■ EXTRAIT DU DOCUMENT:
◆ ◆ ◆ ◆ ◆ ◆ ◆

Avant que les médias n’annoncent que l’écologie avait disparu de leurs radars, Philippe Dubois avait trouvé une part de l’explication : la population en général et les écolos en particulier ont perdu la mémoire. Ce qui tend à leur faire oublier l’urgence et les aide à relativiser. Ni les uns ni les autres ne sont en définitive capables de se souvenir, par exemple, de ce qu’était la biodiversité « avant » . Génération après génération, nous oublions cet « avant » . C’est pourquoi, selon Philippe Dubois, nous ne remontons pas très loin dans le passé pour établir des comparaisons avec la situation écologique actuelle. Ce qui peut nous conduire à un optimisme erroné. Ainsi, quand des scientifiques comparent le nombre des poissons demeurant dans la mer avec celui des stocks relativement récents, ils oublient que c’est la taille de ces poissons surtout qui a changé.

Autre exemple : la cigogne, qui, grâce aux efforts de la protection, est à nouveau présente sur tout le territoire. Nous croyons « qu’autrefois » elle ne résidait qu’en Alsace, alors que jusqu’à la fin du XIXe siècle, elle nichait dans pratiquement toutes les provinces françaises. Oublier ce passé empêche d’établir pour cette espèce une juste projection de son avenir.

Alors, dit l’auteur, «  l’amnésie, générationnelle ou individuelle, nous conduit à considérer tous les changements de la nature et tous les changements de nature comme des événements normaux, suivant des principes d’adaptation et d’évolution “naturels”, et donc à les assimiler à notre environnement quotidien » . Nous restons dans l’illusion que « l’on va pouvoir puiser dans une manne abondante sans se poser la moindre question sur la richesse de ces richesses premières » . Ce qui revient à pratiquer « la stratégie de l’autruche   ».

◆ ◆ ◆ ◆ ◆ ◆ ◆

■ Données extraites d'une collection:
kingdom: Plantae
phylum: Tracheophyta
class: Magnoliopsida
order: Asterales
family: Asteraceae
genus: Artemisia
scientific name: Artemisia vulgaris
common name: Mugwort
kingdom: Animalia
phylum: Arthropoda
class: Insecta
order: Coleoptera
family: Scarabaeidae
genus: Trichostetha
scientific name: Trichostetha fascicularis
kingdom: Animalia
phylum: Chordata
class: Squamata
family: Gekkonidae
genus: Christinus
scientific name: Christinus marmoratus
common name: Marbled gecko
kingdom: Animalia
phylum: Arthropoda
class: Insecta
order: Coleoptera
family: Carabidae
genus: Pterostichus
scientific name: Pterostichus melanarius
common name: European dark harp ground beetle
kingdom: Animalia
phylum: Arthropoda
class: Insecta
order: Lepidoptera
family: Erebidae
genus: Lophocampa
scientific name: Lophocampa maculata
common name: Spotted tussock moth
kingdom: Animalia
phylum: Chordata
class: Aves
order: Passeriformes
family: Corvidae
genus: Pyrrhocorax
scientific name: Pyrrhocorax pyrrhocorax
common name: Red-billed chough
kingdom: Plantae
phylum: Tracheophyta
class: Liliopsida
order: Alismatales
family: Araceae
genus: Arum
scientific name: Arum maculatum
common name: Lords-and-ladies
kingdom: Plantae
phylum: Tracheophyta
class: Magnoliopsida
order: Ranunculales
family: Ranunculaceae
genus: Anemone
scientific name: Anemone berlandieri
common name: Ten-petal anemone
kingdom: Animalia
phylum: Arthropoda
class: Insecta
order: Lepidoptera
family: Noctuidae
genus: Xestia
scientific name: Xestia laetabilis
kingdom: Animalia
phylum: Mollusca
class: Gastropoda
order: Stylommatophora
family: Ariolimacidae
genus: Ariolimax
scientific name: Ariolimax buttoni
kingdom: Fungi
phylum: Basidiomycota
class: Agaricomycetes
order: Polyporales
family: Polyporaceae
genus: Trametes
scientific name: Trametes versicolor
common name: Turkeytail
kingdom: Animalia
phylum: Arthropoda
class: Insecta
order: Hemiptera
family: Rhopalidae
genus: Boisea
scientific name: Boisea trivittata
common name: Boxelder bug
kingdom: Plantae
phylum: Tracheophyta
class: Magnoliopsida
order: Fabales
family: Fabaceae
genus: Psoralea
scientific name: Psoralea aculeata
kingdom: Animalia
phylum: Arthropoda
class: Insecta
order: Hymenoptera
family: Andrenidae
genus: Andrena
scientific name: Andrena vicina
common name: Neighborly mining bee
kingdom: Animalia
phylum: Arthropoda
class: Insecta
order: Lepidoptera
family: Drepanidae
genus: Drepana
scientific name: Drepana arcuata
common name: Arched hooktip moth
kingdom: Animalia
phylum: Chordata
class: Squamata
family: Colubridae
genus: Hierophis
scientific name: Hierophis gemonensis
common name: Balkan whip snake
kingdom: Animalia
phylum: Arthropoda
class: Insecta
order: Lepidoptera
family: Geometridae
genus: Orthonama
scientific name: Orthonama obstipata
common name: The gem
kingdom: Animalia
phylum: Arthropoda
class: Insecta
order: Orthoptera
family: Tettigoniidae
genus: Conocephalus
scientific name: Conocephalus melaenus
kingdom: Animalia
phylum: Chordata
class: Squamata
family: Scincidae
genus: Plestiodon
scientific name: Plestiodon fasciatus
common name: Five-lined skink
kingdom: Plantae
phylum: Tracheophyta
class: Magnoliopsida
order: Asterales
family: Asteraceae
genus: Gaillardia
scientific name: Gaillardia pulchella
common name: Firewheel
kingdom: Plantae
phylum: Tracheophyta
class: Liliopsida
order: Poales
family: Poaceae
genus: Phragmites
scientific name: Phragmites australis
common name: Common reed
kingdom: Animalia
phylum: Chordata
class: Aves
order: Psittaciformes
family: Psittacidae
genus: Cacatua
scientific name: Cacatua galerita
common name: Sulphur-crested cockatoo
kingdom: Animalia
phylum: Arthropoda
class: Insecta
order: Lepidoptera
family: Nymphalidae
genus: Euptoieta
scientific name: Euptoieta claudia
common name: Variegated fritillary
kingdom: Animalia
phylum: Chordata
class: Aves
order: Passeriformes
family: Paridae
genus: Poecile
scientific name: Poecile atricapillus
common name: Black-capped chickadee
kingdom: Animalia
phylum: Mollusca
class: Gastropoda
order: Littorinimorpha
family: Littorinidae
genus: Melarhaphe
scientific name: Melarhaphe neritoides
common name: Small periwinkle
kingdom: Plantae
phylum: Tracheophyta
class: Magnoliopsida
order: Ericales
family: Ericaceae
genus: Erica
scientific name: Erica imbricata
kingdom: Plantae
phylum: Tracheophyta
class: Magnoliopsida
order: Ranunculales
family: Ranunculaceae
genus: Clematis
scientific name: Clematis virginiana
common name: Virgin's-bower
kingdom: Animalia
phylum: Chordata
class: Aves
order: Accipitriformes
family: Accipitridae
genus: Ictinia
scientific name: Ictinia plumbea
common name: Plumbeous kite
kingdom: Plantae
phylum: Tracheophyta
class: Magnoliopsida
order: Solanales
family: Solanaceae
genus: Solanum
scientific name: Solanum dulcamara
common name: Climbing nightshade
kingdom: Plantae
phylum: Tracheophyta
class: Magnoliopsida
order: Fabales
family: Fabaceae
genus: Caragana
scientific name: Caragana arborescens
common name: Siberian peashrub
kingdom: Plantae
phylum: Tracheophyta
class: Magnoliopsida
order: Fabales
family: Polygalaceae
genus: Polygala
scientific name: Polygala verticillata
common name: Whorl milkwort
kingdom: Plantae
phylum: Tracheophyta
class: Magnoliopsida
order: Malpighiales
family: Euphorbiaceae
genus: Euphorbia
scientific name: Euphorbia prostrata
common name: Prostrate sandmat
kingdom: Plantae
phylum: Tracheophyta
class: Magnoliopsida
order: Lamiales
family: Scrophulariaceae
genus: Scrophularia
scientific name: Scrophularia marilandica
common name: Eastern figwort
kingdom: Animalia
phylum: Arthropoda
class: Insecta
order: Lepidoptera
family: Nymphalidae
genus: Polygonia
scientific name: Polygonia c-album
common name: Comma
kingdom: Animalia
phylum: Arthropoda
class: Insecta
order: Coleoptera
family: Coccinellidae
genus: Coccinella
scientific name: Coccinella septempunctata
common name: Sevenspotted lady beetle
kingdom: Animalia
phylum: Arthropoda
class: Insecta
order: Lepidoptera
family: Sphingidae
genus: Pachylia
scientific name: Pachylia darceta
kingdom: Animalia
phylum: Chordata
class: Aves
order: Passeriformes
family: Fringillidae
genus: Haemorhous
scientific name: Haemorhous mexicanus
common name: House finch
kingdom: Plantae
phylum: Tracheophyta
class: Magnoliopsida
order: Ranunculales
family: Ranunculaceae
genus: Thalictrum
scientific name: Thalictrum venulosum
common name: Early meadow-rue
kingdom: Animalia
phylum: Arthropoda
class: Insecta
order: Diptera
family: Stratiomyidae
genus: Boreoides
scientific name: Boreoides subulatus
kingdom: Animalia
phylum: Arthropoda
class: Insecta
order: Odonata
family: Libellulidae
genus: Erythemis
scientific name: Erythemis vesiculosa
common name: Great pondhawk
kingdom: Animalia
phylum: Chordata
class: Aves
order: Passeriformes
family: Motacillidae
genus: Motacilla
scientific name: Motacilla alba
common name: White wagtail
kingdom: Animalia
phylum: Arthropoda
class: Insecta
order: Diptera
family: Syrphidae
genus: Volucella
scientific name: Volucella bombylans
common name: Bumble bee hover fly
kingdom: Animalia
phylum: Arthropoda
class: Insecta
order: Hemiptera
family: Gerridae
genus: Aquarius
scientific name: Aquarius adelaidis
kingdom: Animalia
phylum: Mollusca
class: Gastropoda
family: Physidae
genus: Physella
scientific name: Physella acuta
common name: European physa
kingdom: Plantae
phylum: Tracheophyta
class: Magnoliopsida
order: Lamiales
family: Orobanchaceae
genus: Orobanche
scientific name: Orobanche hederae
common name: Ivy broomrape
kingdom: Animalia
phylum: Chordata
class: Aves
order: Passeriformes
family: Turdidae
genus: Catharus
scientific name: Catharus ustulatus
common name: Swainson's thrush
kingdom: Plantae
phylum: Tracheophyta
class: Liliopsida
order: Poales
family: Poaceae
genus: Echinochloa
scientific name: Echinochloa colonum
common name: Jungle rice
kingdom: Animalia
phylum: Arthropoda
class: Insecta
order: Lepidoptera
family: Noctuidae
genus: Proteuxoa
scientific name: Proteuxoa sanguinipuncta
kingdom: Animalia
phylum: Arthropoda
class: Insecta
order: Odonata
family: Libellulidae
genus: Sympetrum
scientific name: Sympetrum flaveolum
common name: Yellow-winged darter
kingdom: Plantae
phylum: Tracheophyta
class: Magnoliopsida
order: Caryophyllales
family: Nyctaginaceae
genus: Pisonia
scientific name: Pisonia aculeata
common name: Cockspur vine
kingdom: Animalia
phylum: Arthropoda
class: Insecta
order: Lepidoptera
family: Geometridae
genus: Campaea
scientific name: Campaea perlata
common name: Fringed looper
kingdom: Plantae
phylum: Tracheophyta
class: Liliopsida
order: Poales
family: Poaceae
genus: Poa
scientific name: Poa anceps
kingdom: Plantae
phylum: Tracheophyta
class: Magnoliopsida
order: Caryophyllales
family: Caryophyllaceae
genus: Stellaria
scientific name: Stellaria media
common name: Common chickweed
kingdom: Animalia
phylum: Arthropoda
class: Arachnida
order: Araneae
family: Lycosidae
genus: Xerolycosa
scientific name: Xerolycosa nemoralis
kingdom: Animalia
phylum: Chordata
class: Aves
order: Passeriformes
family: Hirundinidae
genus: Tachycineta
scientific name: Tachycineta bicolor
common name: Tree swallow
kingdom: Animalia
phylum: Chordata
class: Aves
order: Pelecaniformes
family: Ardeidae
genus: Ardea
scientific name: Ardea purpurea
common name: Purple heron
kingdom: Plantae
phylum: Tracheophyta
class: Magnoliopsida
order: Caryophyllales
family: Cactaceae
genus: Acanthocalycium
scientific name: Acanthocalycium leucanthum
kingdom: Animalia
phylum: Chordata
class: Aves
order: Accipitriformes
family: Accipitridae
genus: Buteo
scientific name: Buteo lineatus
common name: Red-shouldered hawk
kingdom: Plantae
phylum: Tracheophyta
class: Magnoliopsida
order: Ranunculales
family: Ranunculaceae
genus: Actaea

◆ ◆ ◆ ◆ ◆ ◆ ◆

■ CONSIGNES:
a – D'après l'extrait sur l'amnésie écologique, jusqu'à quand la cigogne nichait-elle dans pratiquement toutes les provinces françaises ?
b – Renommez « scientific name » en « binomial name » dans les lignes du listing comprises entre celle qui contient « common name: Balkan whip snake » et celle qui contient « genus: Melarhaphe », bornes incluses. Redonnez uniquement ces lignes, sans rien modifier d'autre.

■ RÉPONSES RÉDIGÉES:
a – Jusqu'à la fin du XIXe siècle.

b –
common name: Balkan whip snake
kingdom: Animalia
phylum: Arthropoda
class: Insecta
order: Lepidoptera
family: Geometridae
genus: Orthonama
binomial name: Orthonama obstipata
common name: The gem
kingdom: Animalia
phylum: Arthropoda
class: Insecta
order: Orthoptera
family: Tettigoniidae
genus: Conocephalus
binomial name: Conocephalus melaenus
kingdom: Animalia
phylum: Chordata
class: Squamata
family: Scincidae
genus: Plestiodon
binomial name: Plestiodon fasciatus
common name: Five-lined skink
kingdom: Plantae
phylum: Tracheophyta
class: Magnoliopsida
order: Asterales
family: Asteraceae
genus: Gaillardia
binomial name: Gaillardia pulchella
common name: Firewheel
kingdom: Plantae
phylum: Tracheophyta
class: Liliopsida
order: Poales
family: Poaceae
genus: Phragmites
binomial name: Phragmites australis
common name: Common reed
kingdom: Animalia
phylum: Chordata
class: Aves
order: Psittaciformes
family: Psittacidae
genus: Cacatua
binomial name: Cacatua galerita
common name: Sulphur-crested cockatoo
kingdom: Animalia
phylum: Arthropoda
class: Insecta
order: Lepidoptera
family: Nymphalidae
genus: Euptoieta
binomial name: Euptoieta claudia
common name: Variegated fritillary
kingdom: Animalia
phylum: Chordata
class: Aves
order: Passeriformes
family: Paridae
genus: Poecile
binomial name: Poecile atricapillus
common name: Black-capped chickadee
kingdom: Animalia
phylum: Mollusca
class: Gastropoda
order: Littorinimorpha
family: Littorinidae
genus: Melarhaphe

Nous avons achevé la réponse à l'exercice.